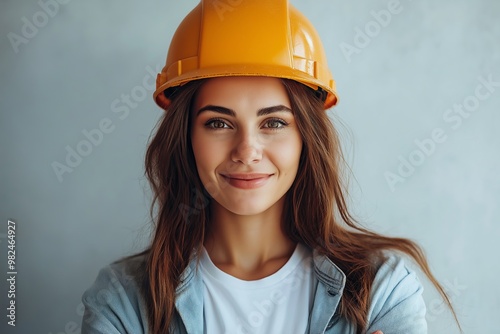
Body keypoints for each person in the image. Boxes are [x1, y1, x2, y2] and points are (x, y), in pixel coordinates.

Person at [81, 1, 459, 333]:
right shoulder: (121, 301)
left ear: (305, 139)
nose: (247, 151)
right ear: (186, 138)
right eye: (218, 123)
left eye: (274, 123)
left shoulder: (382, 289)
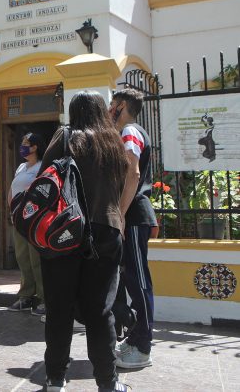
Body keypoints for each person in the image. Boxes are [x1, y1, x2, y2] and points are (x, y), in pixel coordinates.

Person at [38, 91, 130, 392]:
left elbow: (44, 179)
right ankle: (107, 382)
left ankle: (55, 379)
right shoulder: (115, 142)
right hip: (107, 229)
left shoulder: (67, 137)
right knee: (100, 310)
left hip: (66, 231)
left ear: (74, 111)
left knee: (59, 307)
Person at [109, 88, 157, 369]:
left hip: (134, 216)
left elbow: (133, 171)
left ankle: (143, 346)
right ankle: (136, 337)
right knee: (132, 280)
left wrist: (122, 214)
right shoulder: (129, 130)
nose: (110, 108)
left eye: (113, 104)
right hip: (132, 215)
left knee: (139, 283)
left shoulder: (129, 130)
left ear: (122, 105)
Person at [7, 132, 46, 315]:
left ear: (35, 147)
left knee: (36, 259)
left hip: (34, 221)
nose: (22, 146)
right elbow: (12, 189)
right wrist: (11, 211)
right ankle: (26, 295)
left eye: (25, 143)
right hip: (18, 219)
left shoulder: (42, 167)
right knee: (22, 258)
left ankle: (43, 298)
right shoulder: (21, 167)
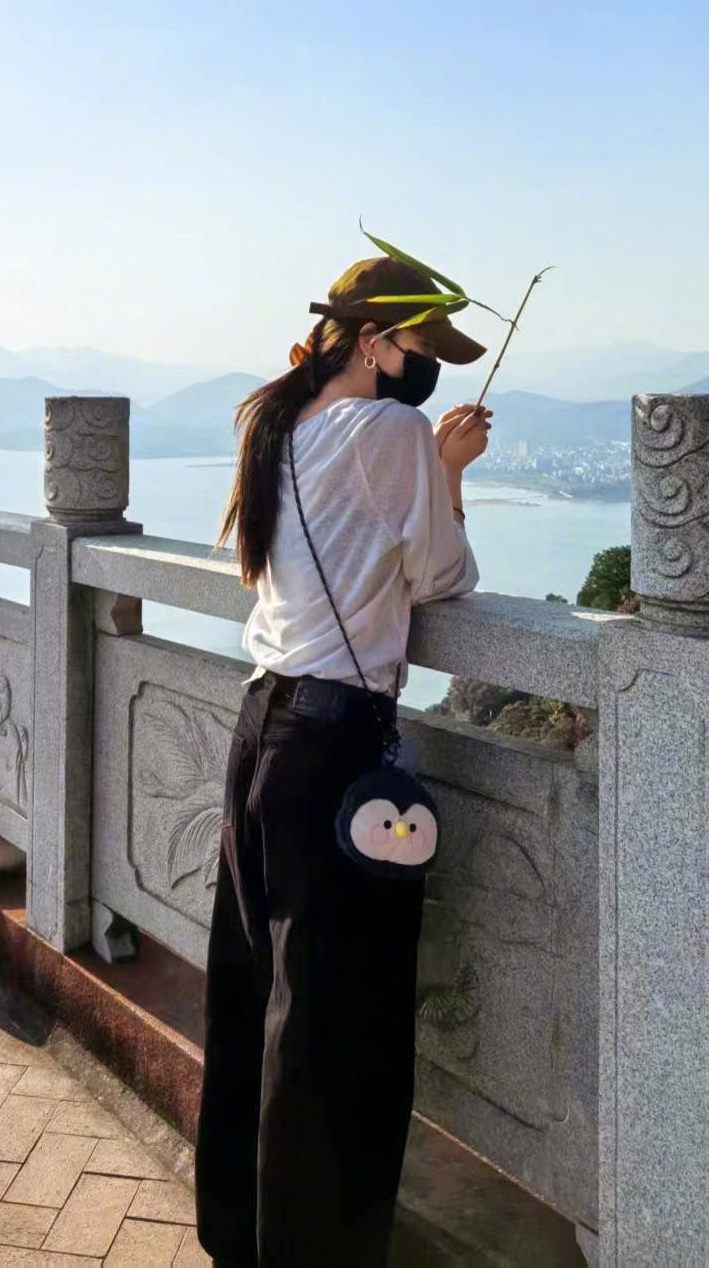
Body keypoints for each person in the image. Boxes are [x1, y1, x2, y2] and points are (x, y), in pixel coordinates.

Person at [196, 250, 493, 1267]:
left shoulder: (274, 420)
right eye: (420, 345)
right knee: (334, 1015)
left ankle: (239, 1230)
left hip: (261, 730)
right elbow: (443, 576)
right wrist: (449, 473)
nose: (427, 367)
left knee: (254, 990)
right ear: (373, 340)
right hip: (332, 744)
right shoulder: (393, 431)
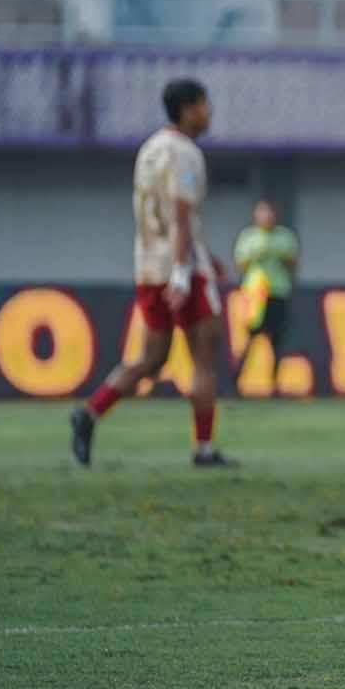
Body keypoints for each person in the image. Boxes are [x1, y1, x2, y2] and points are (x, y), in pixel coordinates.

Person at [70, 79, 235, 469]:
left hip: (147, 265)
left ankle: (90, 412)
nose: (209, 113)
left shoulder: (150, 149)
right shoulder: (185, 152)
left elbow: (164, 215)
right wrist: (182, 272)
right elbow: (179, 214)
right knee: (204, 356)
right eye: (204, 105)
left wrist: (201, 255)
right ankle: (204, 449)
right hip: (181, 269)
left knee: (151, 358)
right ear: (188, 109)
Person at [234, 199, 300, 382]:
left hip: (278, 292)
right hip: (255, 296)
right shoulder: (248, 237)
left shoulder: (285, 237)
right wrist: (257, 254)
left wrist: (279, 255)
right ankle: (236, 381)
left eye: (269, 212)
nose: (266, 217)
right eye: (262, 212)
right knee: (249, 338)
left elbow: (294, 264)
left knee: (277, 340)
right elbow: (240, 265)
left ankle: (275, 383)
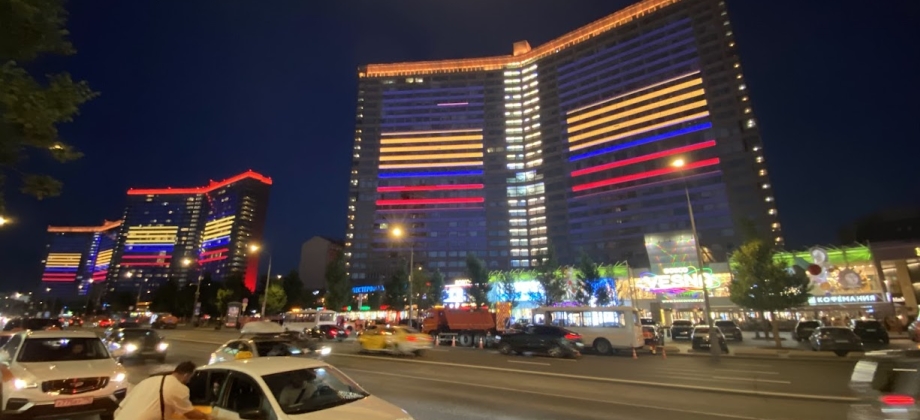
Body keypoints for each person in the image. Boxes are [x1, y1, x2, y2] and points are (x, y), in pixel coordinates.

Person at [114, 361, 212, 420]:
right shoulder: (178, 387)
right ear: (186, 375)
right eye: (191, 377)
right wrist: (207, 417)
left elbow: (121, 407)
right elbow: (190, 414)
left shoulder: (149, 381)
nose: (190, 380)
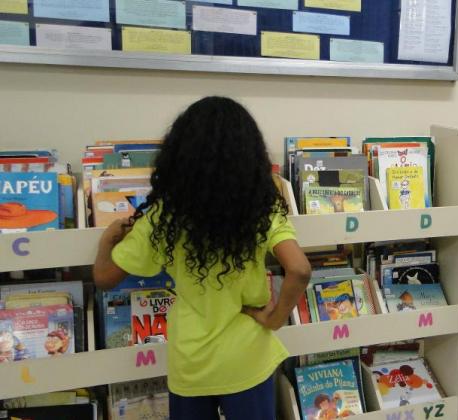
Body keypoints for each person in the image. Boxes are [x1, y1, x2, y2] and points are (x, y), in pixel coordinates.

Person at [93, 96, 312, 420]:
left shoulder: (163, 216)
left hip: (191, 360)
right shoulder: (261, 210)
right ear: (249, 155)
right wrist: (276, 318)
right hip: (247, 355)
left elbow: (104, 279)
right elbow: (299, 269)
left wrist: (106, 240)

════════

Respond with the exact lines above running from the one containing "right hip: (132, 215)" to the one containing "left ankle: (275, 383)", both ends kept and no pictures included.

Worked solution -
right hip: (132, 215)
left knee: (139, 283)
left shoulder: (129, 130)
left ear: (122, 105)
Person at [7, 132, 46, 315]:
left ear: (35, 147)
left knee: (36, 259)
left hip: (34, 221)
nose: (22, 146)
right elbow: (12, 189)
right wrist: (11, 211)
right ankle: (26, 295)
left eye: (25, 143)
right hip: (18, 219)
left shoulder: (42, 167)
right knee: (22, 258)
left ankle: (43, 298)
right shoulder: (21, 167)
Body keypoints for each person in the image. Boxes are [x1, y1, x2, y2] and points are (x, y), in pixel coordinates.

Person at [196, 250, 493, 1267]:
left shoulder: (274, 420)
right eye: (420, 345)
right knee: (334, 1015)
left ankle: (239, 1230)
left hip: (261, 730)
right elbow: (443, 576)
right wrist: (449, 473)
nose: (427, 367)
left knee: (254, 990)
right ear: (373, 340)
right hip: (332, 744)
right shoulder: (393, 431)
Body keypoints for each person in the image. Boxes are [x1, y1, x2, y2] and points are (x, y), in pixel coordinates.

Person at [70, 79, 235, 469]:
left hip: (147, 265)
left ankle: (90, 412)
nose: (209, 113)
left shoulder: (150, 149)
right shoulder: (185, 152)
left elbow: (164, 215)
right wrist: (182, 272)
right elbow: (179, 214)
right knee: (204, 356)
right eye: (204, 105)
left wrist: (201, 255)
right ankle: (204, 449)
right hip: (181, 269)
left knee: (151, 358)
right ear: (188, 109)
Person at [234, 199, 300, 382]:
left hip: (278, 292)
right hip: (255, 296)
right shoulder: (248, 237)
left shoulder: (285, 237)
right wrist: (257, 254)
left wrist: (279, 255)
right ankle: (236, 381)
left eye: (269, 212)
nose: (266, 217)
right eye: (262, 212)
right knee: (249, 338)
left elbow: (294, 264)
left knee: (277, 340)
right elbow: (240, 265)
left ankle: (275, 383)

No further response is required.